Collider Bias

Also Known As: Endogenous Selection Bias Berkson's Bias (specific case)

Discourse Mechanics ID: collider_bias

Definition

A statistical error that occurs when conditioning on a variable that is causally affected by two other variables creates a spurious association between those two variables. In a causal diagram, a collider is a variable where two causal arrows converge, and conditioning on it opens a non-causal path.

Examples

Among hospitalized patients (collider), a negative correlation appears between two diseases that are actually independent in the general population, because having either disease is sufficient for hospitalization.

A study of professional athletes finds a puzzling negative correlation between raw strength and cardiovascular endurance. In the general population the two traits are unrelated, but because both independently increase the chance of making it to elite sport (the collider), conditioning on being a professional athlete creates a spurious trade-off.

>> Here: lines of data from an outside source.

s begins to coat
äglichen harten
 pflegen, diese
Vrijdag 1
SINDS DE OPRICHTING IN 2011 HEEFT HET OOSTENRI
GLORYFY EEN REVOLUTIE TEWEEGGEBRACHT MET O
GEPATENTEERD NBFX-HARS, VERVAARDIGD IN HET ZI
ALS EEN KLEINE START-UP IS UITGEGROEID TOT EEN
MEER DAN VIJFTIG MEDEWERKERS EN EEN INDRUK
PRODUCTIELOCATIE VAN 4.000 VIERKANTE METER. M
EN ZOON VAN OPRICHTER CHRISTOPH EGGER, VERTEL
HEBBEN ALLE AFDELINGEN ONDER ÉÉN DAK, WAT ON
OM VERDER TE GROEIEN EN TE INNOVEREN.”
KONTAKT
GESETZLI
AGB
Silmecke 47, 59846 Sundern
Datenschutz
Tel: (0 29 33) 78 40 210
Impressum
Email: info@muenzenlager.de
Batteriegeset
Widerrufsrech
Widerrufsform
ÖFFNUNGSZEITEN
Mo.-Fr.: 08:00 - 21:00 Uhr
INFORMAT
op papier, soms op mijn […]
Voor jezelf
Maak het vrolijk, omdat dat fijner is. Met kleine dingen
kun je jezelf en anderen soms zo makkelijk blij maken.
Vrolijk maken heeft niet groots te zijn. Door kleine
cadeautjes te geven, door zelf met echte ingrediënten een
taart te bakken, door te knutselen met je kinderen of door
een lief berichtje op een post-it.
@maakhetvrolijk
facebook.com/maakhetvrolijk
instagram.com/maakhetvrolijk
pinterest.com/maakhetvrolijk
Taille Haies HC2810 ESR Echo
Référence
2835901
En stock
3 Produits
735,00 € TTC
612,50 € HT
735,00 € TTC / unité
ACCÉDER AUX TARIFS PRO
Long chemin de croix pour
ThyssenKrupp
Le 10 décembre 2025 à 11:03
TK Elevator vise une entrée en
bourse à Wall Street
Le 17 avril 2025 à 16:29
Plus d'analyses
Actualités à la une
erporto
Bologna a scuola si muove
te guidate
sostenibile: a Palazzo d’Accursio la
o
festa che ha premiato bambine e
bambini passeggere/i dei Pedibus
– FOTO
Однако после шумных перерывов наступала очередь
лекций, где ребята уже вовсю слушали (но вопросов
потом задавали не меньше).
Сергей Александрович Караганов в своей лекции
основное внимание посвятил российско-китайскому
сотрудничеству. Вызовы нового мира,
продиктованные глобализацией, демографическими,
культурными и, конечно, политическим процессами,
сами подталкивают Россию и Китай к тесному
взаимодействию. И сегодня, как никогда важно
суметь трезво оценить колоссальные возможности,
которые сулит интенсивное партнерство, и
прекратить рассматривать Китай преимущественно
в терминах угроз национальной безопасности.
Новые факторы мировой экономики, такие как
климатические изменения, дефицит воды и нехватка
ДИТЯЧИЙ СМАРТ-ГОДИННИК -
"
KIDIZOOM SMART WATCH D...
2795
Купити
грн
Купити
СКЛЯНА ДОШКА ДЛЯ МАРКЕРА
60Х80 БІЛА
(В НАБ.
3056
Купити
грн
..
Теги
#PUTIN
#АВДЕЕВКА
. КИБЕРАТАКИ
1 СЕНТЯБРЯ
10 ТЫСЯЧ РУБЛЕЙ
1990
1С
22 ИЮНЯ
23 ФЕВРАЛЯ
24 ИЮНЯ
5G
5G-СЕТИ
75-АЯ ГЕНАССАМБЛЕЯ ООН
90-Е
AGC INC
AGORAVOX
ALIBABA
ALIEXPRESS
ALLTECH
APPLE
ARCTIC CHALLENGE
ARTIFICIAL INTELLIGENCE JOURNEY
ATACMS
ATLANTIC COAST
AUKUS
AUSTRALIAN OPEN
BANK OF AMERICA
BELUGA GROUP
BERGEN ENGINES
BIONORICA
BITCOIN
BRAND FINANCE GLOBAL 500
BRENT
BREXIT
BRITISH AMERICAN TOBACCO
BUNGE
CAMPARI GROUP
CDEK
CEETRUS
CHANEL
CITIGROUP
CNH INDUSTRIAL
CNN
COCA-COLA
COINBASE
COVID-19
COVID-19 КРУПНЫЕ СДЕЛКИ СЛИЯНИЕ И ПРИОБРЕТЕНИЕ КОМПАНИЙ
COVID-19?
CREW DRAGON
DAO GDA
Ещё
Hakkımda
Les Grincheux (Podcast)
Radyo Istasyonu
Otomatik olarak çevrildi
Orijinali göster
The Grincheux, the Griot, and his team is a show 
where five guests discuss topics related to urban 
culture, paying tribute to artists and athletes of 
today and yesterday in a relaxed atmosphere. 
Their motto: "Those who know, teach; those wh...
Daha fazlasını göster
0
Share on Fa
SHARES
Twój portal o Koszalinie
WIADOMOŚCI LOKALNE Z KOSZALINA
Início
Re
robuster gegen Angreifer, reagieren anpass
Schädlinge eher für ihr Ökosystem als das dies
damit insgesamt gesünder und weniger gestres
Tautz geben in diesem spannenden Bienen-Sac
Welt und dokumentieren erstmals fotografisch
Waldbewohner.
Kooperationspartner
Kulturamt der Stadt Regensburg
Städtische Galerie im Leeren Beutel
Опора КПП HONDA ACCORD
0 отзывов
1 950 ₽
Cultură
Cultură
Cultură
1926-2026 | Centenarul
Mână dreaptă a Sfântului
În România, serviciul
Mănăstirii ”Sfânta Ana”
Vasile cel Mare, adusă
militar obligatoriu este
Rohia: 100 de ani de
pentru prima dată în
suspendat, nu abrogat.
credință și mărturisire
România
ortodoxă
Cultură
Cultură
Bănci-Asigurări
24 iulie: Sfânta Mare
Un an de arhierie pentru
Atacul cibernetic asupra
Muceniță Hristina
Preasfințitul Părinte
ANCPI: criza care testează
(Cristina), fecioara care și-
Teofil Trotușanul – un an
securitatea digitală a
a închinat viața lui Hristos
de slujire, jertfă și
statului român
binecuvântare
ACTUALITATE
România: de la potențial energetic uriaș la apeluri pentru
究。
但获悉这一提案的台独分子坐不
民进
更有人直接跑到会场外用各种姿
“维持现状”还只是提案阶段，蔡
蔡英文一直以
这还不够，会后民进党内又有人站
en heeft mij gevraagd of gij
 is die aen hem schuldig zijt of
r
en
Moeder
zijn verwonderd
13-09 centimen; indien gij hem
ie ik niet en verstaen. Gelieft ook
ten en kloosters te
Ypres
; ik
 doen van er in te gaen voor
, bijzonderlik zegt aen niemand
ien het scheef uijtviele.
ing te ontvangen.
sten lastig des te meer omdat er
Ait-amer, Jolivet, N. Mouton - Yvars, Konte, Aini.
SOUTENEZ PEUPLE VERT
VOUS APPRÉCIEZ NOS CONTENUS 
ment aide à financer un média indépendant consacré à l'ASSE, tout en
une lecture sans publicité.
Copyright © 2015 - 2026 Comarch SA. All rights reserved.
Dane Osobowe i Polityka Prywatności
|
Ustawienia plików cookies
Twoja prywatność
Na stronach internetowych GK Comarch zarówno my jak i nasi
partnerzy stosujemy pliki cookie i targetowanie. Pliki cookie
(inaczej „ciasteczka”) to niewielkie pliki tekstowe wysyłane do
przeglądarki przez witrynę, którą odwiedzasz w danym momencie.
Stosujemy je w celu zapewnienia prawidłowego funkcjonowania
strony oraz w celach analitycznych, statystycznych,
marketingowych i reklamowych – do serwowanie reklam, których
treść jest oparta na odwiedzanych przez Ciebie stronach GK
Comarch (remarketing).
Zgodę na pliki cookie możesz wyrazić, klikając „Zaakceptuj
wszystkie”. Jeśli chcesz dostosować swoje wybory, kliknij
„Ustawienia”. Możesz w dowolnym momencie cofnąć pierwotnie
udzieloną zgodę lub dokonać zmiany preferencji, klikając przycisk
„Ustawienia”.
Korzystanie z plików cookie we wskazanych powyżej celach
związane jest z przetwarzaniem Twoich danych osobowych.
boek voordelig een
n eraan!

Researchers studying successful tech startups find that companies with charismatic founders tend to have weaker initial products. In the broader startup population, charisma and product quality are unrelated — but investors fund startups that have at least one of the two, so among funded companies (the collider), the two traits appear negatively correlated.

Verification Steps

Verification Steps

Binary yes/no questions that an AI must answer to detect a reasoning pattern in a text.

Each of the 452 aspects has verification steps — simple yes/no questions designed to systematically detect whether a pattern appears in a text. For ad hominem: "Does the argument attack a person rather than their claim?" For false dichotomy: "Are only two options presented when more exist?" This ensures consistent, reproducible analysis.

View in glossary →

Binary (yes/no) questions an LLM must answer to identify this aspect:

1

Is a statistical relationship between two variables being analyzed?
Type: binary
2

Is the analysis conditioned on a third variable that is causally influenced by both?
Type: binary
3

Does conditioning on this collider variable create a spurious association between the two variables of interest?
Type: binary
4

Would the association disappear or reverse without conditioning on the collider?
Type: binary

Description

Why It Works

Conditioning on a common effect creates a mathematical dependency between its causes, even when they are truly independent. This is counterintuitive because controlling for variables is usually seen as beneficial.

How to Counter

Draw the causal diagram before deciding which variables to control for. Never condition on a descendant of the exposure and outcome without understanding the causal structure.